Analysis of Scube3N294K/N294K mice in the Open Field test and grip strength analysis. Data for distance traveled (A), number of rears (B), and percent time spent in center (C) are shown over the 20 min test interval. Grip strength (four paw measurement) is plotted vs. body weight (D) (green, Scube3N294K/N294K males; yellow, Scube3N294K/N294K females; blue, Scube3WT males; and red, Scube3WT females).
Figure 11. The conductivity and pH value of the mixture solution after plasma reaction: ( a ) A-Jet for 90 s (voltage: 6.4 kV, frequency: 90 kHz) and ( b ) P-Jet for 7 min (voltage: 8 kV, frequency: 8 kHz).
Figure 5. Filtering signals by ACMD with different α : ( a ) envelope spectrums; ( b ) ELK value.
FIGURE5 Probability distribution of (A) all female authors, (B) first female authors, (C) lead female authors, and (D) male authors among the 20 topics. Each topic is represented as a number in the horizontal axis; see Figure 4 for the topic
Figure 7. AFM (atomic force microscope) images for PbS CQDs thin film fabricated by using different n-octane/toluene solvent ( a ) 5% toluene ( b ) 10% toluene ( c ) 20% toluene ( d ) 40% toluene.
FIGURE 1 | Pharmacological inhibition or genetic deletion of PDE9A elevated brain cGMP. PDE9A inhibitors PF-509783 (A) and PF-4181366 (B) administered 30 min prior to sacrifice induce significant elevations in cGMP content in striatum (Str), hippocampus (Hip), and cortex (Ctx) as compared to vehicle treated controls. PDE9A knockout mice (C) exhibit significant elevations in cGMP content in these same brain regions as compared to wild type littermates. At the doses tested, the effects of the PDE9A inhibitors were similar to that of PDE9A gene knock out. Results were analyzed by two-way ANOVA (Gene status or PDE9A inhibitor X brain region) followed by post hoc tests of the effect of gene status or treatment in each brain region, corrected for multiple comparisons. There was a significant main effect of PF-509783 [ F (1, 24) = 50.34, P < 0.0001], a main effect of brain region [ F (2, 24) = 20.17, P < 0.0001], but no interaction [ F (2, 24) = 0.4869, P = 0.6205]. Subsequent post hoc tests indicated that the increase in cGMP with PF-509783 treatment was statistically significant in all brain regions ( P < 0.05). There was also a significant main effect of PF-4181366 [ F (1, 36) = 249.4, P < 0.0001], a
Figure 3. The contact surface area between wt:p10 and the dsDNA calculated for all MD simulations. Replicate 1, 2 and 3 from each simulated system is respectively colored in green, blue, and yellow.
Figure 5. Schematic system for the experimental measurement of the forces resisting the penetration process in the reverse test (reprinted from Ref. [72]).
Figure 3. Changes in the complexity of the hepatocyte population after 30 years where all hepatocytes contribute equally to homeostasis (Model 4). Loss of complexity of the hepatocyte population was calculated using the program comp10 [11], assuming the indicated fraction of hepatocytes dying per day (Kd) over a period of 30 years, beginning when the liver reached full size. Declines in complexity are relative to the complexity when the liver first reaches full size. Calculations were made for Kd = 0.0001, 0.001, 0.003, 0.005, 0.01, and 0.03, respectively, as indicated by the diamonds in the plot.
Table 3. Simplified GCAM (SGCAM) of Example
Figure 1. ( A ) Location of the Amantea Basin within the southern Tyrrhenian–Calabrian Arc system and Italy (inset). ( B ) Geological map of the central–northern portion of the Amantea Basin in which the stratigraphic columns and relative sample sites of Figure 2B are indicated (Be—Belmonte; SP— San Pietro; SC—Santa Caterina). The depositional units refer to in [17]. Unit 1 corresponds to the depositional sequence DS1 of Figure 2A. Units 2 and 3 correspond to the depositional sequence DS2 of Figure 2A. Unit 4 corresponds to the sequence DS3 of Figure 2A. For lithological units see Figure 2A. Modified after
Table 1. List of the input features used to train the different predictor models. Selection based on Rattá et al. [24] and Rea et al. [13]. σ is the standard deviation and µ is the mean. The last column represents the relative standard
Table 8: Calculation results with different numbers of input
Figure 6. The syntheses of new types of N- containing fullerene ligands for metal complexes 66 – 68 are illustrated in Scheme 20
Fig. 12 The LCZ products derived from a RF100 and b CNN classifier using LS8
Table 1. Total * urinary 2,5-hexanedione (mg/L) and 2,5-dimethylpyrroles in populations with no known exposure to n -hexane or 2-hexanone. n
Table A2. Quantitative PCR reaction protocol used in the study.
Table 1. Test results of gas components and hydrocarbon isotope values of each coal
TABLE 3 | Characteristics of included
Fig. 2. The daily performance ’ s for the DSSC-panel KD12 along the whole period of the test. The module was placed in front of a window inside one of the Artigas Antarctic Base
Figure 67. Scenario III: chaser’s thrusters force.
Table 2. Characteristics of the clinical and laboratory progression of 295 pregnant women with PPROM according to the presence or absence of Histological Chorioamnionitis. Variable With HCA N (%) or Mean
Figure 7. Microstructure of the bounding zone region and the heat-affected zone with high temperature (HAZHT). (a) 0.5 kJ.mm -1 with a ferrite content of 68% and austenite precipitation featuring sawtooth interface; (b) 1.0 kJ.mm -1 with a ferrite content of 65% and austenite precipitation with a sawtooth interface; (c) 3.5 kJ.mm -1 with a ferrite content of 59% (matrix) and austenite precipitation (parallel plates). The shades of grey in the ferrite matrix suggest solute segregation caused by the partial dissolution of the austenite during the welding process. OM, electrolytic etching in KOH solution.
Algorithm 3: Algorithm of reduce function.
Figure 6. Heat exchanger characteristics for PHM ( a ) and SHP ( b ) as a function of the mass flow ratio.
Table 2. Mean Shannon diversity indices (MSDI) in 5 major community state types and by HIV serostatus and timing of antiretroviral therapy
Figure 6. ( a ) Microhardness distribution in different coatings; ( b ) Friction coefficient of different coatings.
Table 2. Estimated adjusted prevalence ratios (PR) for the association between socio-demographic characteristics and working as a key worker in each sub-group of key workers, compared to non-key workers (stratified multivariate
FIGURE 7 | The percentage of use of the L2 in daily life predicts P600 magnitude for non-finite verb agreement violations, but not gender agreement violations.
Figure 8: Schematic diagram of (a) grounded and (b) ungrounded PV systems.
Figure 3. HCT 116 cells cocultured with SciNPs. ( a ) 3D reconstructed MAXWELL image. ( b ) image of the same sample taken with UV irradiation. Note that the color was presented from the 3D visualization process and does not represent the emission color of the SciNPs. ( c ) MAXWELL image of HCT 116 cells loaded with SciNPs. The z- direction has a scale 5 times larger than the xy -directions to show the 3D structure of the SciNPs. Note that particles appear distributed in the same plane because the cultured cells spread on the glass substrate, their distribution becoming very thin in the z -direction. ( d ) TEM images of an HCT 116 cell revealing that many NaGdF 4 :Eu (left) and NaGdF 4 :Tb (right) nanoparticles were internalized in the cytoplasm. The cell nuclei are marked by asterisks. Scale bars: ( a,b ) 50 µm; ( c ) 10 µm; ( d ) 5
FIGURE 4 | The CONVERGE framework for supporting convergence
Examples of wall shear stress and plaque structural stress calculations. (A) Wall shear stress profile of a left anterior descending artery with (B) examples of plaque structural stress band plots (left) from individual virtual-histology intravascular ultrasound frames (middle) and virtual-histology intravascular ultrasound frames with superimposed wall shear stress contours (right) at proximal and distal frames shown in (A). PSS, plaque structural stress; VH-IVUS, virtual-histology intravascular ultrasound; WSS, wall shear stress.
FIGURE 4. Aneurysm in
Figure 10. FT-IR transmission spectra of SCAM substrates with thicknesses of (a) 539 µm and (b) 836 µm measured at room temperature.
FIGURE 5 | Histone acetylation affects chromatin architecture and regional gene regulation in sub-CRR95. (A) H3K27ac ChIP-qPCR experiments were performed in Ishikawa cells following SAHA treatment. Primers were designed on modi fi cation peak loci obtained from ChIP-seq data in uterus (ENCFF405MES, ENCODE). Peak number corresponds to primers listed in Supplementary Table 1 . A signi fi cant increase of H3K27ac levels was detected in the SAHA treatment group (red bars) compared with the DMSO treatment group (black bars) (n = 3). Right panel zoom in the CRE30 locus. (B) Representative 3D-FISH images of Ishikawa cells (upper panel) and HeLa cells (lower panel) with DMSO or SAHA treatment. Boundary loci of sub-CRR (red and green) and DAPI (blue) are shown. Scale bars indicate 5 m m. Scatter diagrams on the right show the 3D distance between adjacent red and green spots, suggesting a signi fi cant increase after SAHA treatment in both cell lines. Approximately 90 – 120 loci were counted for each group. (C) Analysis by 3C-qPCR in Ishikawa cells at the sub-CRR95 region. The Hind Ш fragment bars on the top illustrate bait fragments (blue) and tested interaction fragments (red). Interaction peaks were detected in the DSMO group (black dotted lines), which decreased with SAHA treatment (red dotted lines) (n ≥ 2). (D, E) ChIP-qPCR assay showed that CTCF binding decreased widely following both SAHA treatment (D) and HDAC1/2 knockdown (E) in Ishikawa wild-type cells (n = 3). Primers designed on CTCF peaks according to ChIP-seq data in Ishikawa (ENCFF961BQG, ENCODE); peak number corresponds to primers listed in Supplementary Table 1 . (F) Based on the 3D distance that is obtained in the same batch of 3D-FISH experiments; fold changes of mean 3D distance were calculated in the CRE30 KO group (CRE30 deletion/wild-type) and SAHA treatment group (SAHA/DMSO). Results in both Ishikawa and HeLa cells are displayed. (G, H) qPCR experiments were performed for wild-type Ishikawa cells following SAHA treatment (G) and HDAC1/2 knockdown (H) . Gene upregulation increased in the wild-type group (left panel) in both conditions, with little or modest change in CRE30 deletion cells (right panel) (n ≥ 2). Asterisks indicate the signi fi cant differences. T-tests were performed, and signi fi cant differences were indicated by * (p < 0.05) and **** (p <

Task to carry out: What is needed is an exact copy of the entries from their first line down to the line with "Figure 7. AFM", that line included, and nothing beyond it.

Reply:
Analysis of Scube3N294K/N294K mice in the Open Field test and grip strength analysis. Data for distance traveled (A), number of rears (B), and percent time spent in center (C) are shown over the 20 min test interval. Grip strength (four paw measurement) is plotted vs. body weight (D) (green, Scube3N294K/N294K males; yellow, Scube3N294K/N294K females; blue, Scube3WT males; and red, Scube3WT females).
Figure 11. The conductivity and pH value of the mixture solution after plasma reaction: ( a ) A-Jet for 90 s (voltage: 6.4 kV, frequency: 90 kHz) and ( b ) P-Jet for 7 min (voltage: 8 kV, frequency: 8 kHz).
Figure 5. Filtering signals by ACMD with different α : ( a ) envelope spectrums; ( b ) ELK value.
FIGURE5 Probability distribution of (A) all female authors, (B) first female authors, (C) lead female authors, and (D) male authors among the 20 topics. Each topic is represented as a number in the horizontal axis; see Figure 4 for the topic
Figure 7. AFM (atomic force microscope) images for PbS CQDs thin film fabricated by using different n-octane/toluene solvent ( a ) 5% toluene ( b ) 10% toluene ( c ) 20% toluene ( d ) 40% toluene.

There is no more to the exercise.